Bajo el liderazgo nacional de Isaías González Cuevas, la central obrera lucha por los derechos laborales de sus agremiados pero también impulsa, con un enfoque integral, políticas educativas, sociales y de bienestar.
En Baja California Sur la CROC ha consolidado su liderazgo regional con Francisco Vargas como Secretario General, destacando una colaboración estratégica con los gobiernos estatal y municipales con quienes ha establecido una relación de diálogo y respeto, propiciando la implementación de políticas públicas que beneficien a la clase trabajadora.

De tal manera que la CROC ha trascendido su papel de defensor de los trabajadores para asumir una responsabilidad más grande, como lo es el de tomar un papel activo en la construcción de un futuro más justo para las nuevas generaciones.

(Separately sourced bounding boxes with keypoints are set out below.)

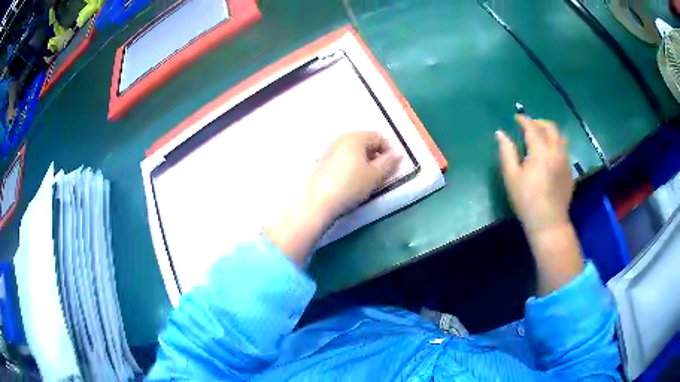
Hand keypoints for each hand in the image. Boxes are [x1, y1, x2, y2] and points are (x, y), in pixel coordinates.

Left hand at [305, 131, 401, 223]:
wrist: (318, 202)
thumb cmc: (350, 186)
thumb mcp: (375, 176)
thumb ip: (389, 163)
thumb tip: (398, 154)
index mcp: (356, 137)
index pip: (379, 137)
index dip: (389, 151)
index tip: (391, 169)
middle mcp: (342, 138)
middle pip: (366, 142)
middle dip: (376, 156)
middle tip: (379, 175)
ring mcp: (330, 148)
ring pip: (354, 150)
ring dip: (364, 161)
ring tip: (366, 179)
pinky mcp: (323, 160)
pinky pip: (343, 157)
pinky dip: (352, 165)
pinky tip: (351, 181)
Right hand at [496, 115, 573, 234]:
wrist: (549, 223)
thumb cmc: (527, 201)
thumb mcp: (511, 177)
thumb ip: (506, 152)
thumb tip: (500, 133)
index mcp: (540, 152)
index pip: (532, 128)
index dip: (523, 120)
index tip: (516, 117)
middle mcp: (556, 152)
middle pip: (550, 127)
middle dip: (539, 122)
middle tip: (529, 125)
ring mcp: (565, 161)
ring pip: (560, 137)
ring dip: (549, 131)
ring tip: (540, 136)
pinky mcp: (570, 170)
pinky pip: (564, 149)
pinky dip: (556, 144)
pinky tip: (549, 154)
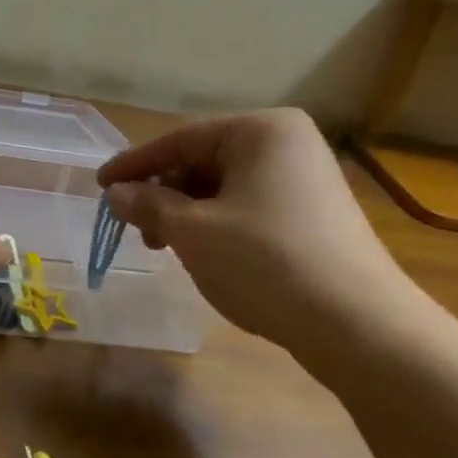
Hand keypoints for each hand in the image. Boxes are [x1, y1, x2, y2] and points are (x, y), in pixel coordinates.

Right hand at [97, 110, 414, 352]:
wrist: (358, 326)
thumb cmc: (265, 262)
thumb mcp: (193, 231)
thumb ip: (148, 205)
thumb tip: (116, 193)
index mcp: (261, 131)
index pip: (181, 139)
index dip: (135, 164)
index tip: (99, 186)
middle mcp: (287, 144)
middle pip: (204, 161)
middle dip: (164, 193)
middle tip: (136, 228)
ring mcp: (306, 180)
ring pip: (224, 188)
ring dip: (187, 213)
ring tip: (166, 246)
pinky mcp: (314, 215)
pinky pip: (249, 207)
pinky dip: (217, 225)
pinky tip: (204, 254)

Impulsando la capacitación, la certificación de competencias laborales, la educación signando convenios con diversas instituciones, luchando por un mejor acceso vivienda y a servicios médicos, así es como la CROC que lidera Isaías González Cuevas lucha por una mejor calidad de vida de los trabajadores de México.

En Baja California Sur, la central obrera es una aliada de los gobiernos locales por su trabajo social a través de jornadas de limpieza y obras hidráulicas en zonas rurales, pero su impacto no se limita. Y es que cada programa social, cada iniciativa educativa o política laboral, influye en la vida de los trabajadores y de la sociedad en su conjunto, por lo que la CROC es, en la extensión de la palabra, un motor de cambio social.